## Request
Beginning with the first line below, output every record verbatim and leave out the images.

## Records provided
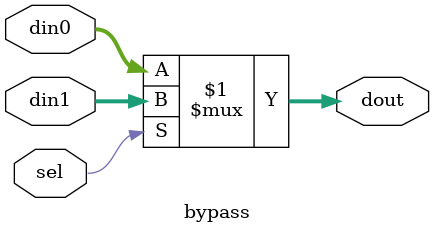
<source format=v>
`timescale 1ns / 1ps


module bypass #(
    parameter   DW_WIDTH    =   16
)(
    output [DW_WIDTH-1:0] dout,
    input [DW_WIDTH-1:0] din0,
    input [DW_WIDTH-1:0] din1,
    input sel
    );

    assign dout = sel ? din1 : din0;

endmodule

</source>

## Result of this exercise
<source format=v>
`timescale 1ns / 1ps


module bypass #(
    parameter   DW_WIDTH    =   16
)(
    output [DW_WIDTH-1:0] dout,
    input [DW_WIDTH-1:0] din0,
    input [DW_WIDTH-1:0] din1,
    input sel
    );

    assign dout = sel ? din1 : din0;

endmodule

</source>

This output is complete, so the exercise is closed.